## What to produce
A verbatim reproduction of the lines below, from the line containing "- Added continuous integration" through the line containing "- Prototype microelastic", both ends included, is the whole required output.

= = =

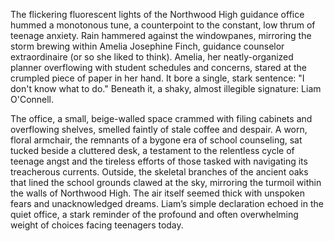 The flickering fluorescent lights of the Northwood High guidance office hummed a monotonous tune, a counterpoint to the constant, low thrum of teenage anxiety.  Rain hammered against the windowpanes, mirroring the storm brewing within Amelia Josephine Finch, guidance counselor extraordinaire (or so she liked to think).  Amelia, her neatly-organized planner overflowing with student schedules and concerns, stared at the crumpled piece of paper in her hand.  It bore a single, stark sentence: "I don't know what to do."  Beneath it, a shaky, almost illegible signature:  Liam O'Connell.

The office, a small, beige-walled space crammed with filing cabinets and overflowing shelves, smelled faintly of stale coffee and despair.  A worn, floral armchair, the remnants of a bygone era of school counseling, sat tucked beside a cluttered desk, a testament to the relentless cycle of teenage angst and the tireless efforts of those tasked with navigating its treacherous currents.  Outside, the skeletal branches of the ancient oaks that lined the school grounds clawed at the sky, mirroring the turmoil within the walls of Northwood High.  The air itself seemed thick with unspoken fears and unacknowledged dreams.  Liam’s simple declaration echoed in the quiet office, a stark reminder of the profound and often overwhelming weight of choices facing teenagers today.
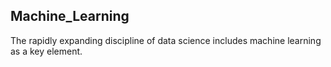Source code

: ## Machine_Learning
The rapidly expanding discipline of data science includes machine learning as a key element.
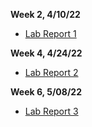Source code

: **Week 2, 4/10/22**
- [Lab Report 1](https://AlainaJJ.github.io/cse15l-lab-reports/lab-report-1-week2.html)

**Week 4, 4/24/22**
- [Lab Report 2](https://AlainaJJ.github.io/cse15l-lab-reports/lab-report-2-week4.html)

**Week 6, 5/08/22**
- [Lab Report 3](https://AlainaJJ.github.io/cse15l-lab-reports/lab-report-3-week6.html)



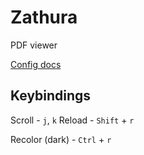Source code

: # Zathura 

PDF viewer

[Config docs](https://git.pwmt.org/pwmt/zathura/blob/master/doc/man/zathurarc.5.rst)

## Keybindings

Scroll - `j`, `k`
Reload - `Shift` + `r`

Recolor (dark) - `Ctrl` + `r`
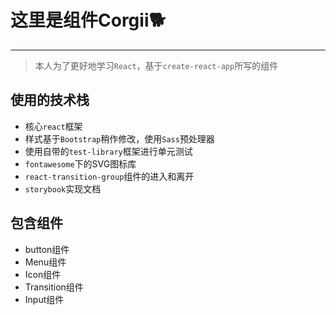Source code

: # 这里是组件Corgii🐕
---
> 本人为了更好地学习`React`，基于`create-react-app`所写的组件
## 使用的技术栈
- 核心`react`框架
- 样式基于`Bootstrap`稍作修改，使用`Sass`预处理器
- 使用自带的`test-library`框架进行单元测试
- `fontawesome`下的SVG图标库
- `react-transition-group`组件的进入和离开
- `storybook`实现文档
## 包含组件
- button组件
- Menu组件
- Icon组件
- Transition组件
- Input组件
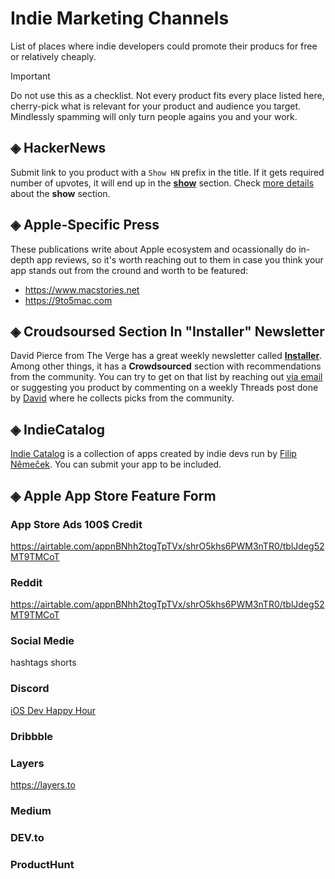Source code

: # Indie Marketing Channels
List of places where indie developers could promote their producs for free or relatively cheaply.

> [!IMPORTANT]
> Do not use this as a checklist. Not every product fits every place listed here, cherry-pick what is relevant for your product and audience you target. Mindlessly spamming will only turn people agains you and your work.

## ◈ HackerNews

Submit link to you product with a `Show HN` prefix in the title. If it gets required number of upvotes, it will end up in the [**show**](https://news.ycombinator.com/show) section. Check [more details](https://news.ycombinator.com/showhn.html) about the **show** section.

## ◈ Apple-Specific Press

These publications write about Apple ecosystem and ocassionally do in-depth app reviews, so it's worth reaching out to them in case you think your app stands out from the cround and worth to be featured: 
* https://www.macstories.net
* https://9to5mac.com

## ◈ Croudsoursed Section In "Installer" Newsletter

David Pierce from The Verge has a great weekly newsletter called [**Installer**](https://www.theverge.com/installer-newsletter). Among other things, it has a **Crowdsourced** section with recommendations from the community. You can try to get on that list by reaching out [via email](mailto:installer@theverge.com) or suggesting you product by commenting on a weekly Threads post done by [David](https://www.threads.net/@imdavidpierce) where he collects picks from the community.

## ◈ IndieCatalog

[Indie Catalog](https://indiecatalog.app) is a collection of apps created by indie devs run by [Filip Němeček](https://nemecek.be). You can submit your app to be included.

## ◈  Apple App Store Feature Form

### App Store Ads 100$ Credit
https://airtable.com/appnBNhh2togTpTVx/shrO5khs6PWM3nTR0/tblJdeg52MT9TMCoT

### Reddit
https://airtable.com/appnBNhh2togTpTVx/shrO5khs6PWM3nTR0/tblJdeg52MT9TMCoT

### Social Medie
hashtags
shorts

### Discord
[iOS Dev Happy Hour](https://discord.gg/PS9929xX)

### Dribbble

### Layers
https://layers.to

### Medium

### DEV.to

### ProductHunt
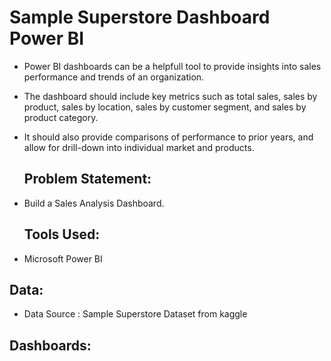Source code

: # Sample Superstore Dashboard Power BI

- Power BI dashboards can be a helpfull tool to provide insights into sales performance and trends of an organization.
- The dashboard should include key metrics such as total sales, sales by product, sales by location, sales by customer segment, and sales by product category.
- It should also provide comparisons of performance to prior years, and allow for drill-down into individual market and products.

  ## Problem Statement:
- Build a Sales Analysis Dashboard.

  ## Tools Used:
- Microsoft Power BI

## Data:
- Data Source : Sample Superstore Dataset from kaggle

## Dashboards:
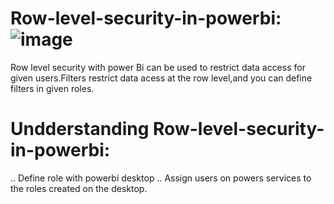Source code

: #  Row-level-security-in-powerbi:![image](https://user-images.githubusercontent.com/107101960/176985057-c09310ad-116c-4426-ad56-2ee7c712cfdb.png)
Row level security with power Bi can be used to restrict data access for given users.Filters restrict data acess at the row level,and you can define filters in given roles.






# Undderstanding Row-level-security-in-powerbi:

.. Define role with powerbi desktop
.. Assign users on powers services to the roles created on the desktop.
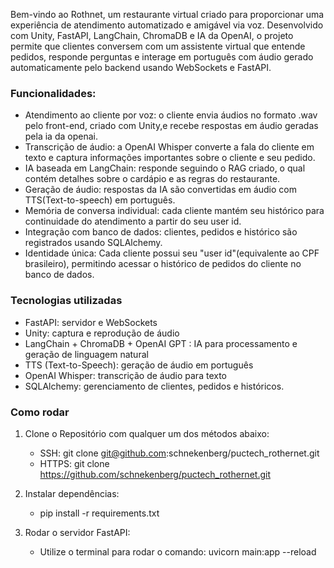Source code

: Bem-vindo ao Rothnet, um restaurante virtual criado para proporcionar uma experiência de atendimento automatizado e amigável via voz. Desenvolvido com Unity, FastAPI, LangChain, ChromaDB e IA da OpenAI, o projeto permite que clientes conversem com um assistente virtual que entende pedidos, responde perguntas e interage em português com áudio gerado automaticamente pelo backend usando WebSockets e FastAPI.

### Funcionalidades:

- Atendimento ao cliente por voz: o cliente envia áudios no formato .wav pelo front-end, criado com Unity,e recebe respostas em áudio geradas pela ia da openai.
- Transcrição de áudio: a OpenAI Whisper converte a fala do cliente em texto e captura informações importantes sobre o cliente e seu pedido.
- IA baseada em LangChain: responde seguindo o RAG criado, o qual contém detalhes sobre o cardápio e as regras do restaurante.
- Geração de áudio: respostas da IA são convertidas em áudio com TTS(Text-to-speech) em português.
- Memória de conversa individual: cada cliente mantém seu histórico para continuidade do atendimento a partir do seu user id.
- Integração com banco de dados: clientes, pedidos e histórico são registrados usando SQLAlchemy.
- Identidade única: Cada cliente possui seu "user id"(equivalente ao CPF brasileiro), permitindo acessar o histórico de pedidos do cliente no banco de dados.

### Tecnologias utilizadas

- FastAPI: servidor e WebSockets
- Unity: captura e reprodução de áudio
- LangChain + ChromaDB + OpenAI GPT : IA para processamento e geração de linguagem natural
- TTS (Text-to-Speech): geração de áudio em português
- OpenAI Whisper: transcrição de áudio para texto
- SQLAlchemy: gerenciamento de clientes, pedidos e históricos.

### Como rodar

1. Clone o Repositório com qualquer um dos métodos abaixo: 
   - SSH: git clone git@github.com:schnekenberg/puctech_rothernet.git
   - HTTPS: git clone https://github.com/schnekenberg/puctech_rothernet.git

2. Instalar dependências:
    - pip install -r requirements.txt

3. Rodar o servidor FastAPI:
    - Utilize o terminal para rodar o comando: uvicorn main:app --reload
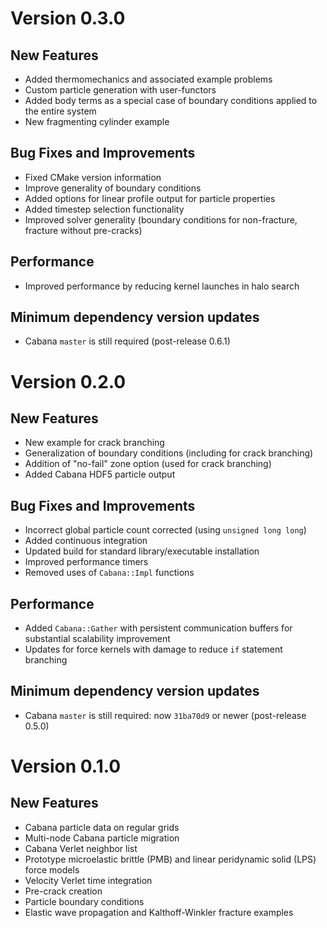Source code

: 
# Version 0.3.0

## New Features
 - Added thermomechanics and associated example problems
 - Custom particle generation with user-functors 
 - Added body terms as a special case of boundary conditions applied to the entire system
 - New fragmenting cylinder example

## Bug Fixes and Improvements
- Fixed CMake version information
- Improve generality of boundary conditions
- Added options for linear profile output for particle properties
- Added timestep selection functionality
- Improved solver generality (boundary conditions for non-fracture, fracture without pre-cracks)

## Performance
- Improved performance by reducing kernel launches in halo search

## Minimum dependency version updates
 - Cabana `master` is still required (post-release 0.6.1)


# Version 0.2.0

## New Features
 - New example for crack branching
 - Generalization of boundary conditions (including for crack branching)
 - Addition of "no-fail" zone option (used for crack branching)
 - Added Cabana HDF5 particle output

## Bug Fixes and Improvements
- Incorrect global particle count corrected (using `unsigned long long`)
- Added continuous integration
- Updated build for standard library/executable installation
- Improved performance timers
- Removed uses of `Cabana::Impl` functions

## Performance
- Added `Cabana::Gather` with persistent communication buffers for substantial scalability improvement
- Updates for force kernels with damage to reduce `if` statement branching

## Minimum dependency version updates
 - Cabana `master` is still required: now `31ba70d9` or newer (post-release 0.5.0)


# Version 0.1.0

## New Features
- Cabana particle data on regular grids 
- Multi-node Cabana particle migration
- Cabana Verlet neighbor list
- Prototype microelastic brittle (PMB) and linear peridynamic solid (LPS) force models
- Velocity Verlet time integration
- Pre-crack creation
- Particle boundary conditions
- Elastic wave propagation and Kalthoff-Winkler fracture examples
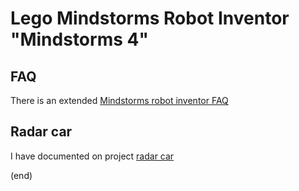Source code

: # Lego Mindstorms Robot Inventor "Mindstorms 4"

## FAQ

There is an extended [Mindstorms robot inventor FAQ](faq.md)

## Radar car

I have documented on project [radar car](radarcar)

(end)
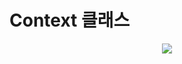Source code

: # Context 클래스

<p align="center">
  <img src="https://media.vlpt.us/images/jaeyunn_15/post/719535db-8206-467e-822e-bff53b4b0c30/image.png" />
</p>
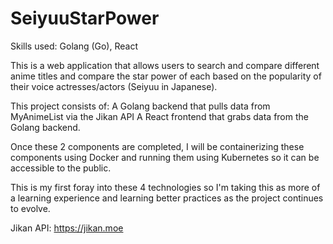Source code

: # SeiyuuStarPower

Skills used:
Golang (Go), React

This is a web application that allows users to search and compare different anime titles and compare the star power of each based on the popularity of their voice actresses/actors (Seiyuu in Japanese).

This project consists of:
A Golang backend that pulls data from MyAnimeList via the Jikan API
A React frontend that grabs data from the Golang backend.

Once these 2 components are completed, I will be containerizing these components using Docker and running them using Kubernetes so it can be accessible to the public.

This is my first foray into these 4 technologies so I'm taking this as more of a learning experience and learning better practices as the project continues to evolve.

Jikan API:
https://jikan.moe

= = =

## Answer for the task
- Added continuous integration
- Updated build for standard library/executable installation
- Improved performance timers
- Removed uses of `Cabana::Impl` functions

## Performance
- Added `Cabana::Gather` with persistent communication buffers for substantial scalability improvement
- Updates for force kernels with damage to reduce `if` statement branching

## Minimum dependency version updates
 - Cabana `master` is still required: now `31ba70d9` or newer (post-release 0.5.0)


# Version 0.1.0

## New Features
- Cabana particle data on regular grids 
- Multi-node Cabana particle migration
- Cabana Verlet neighbor list
- Prototype microelastic brittle (PMB) and linear peridynamic solid (LPS) force models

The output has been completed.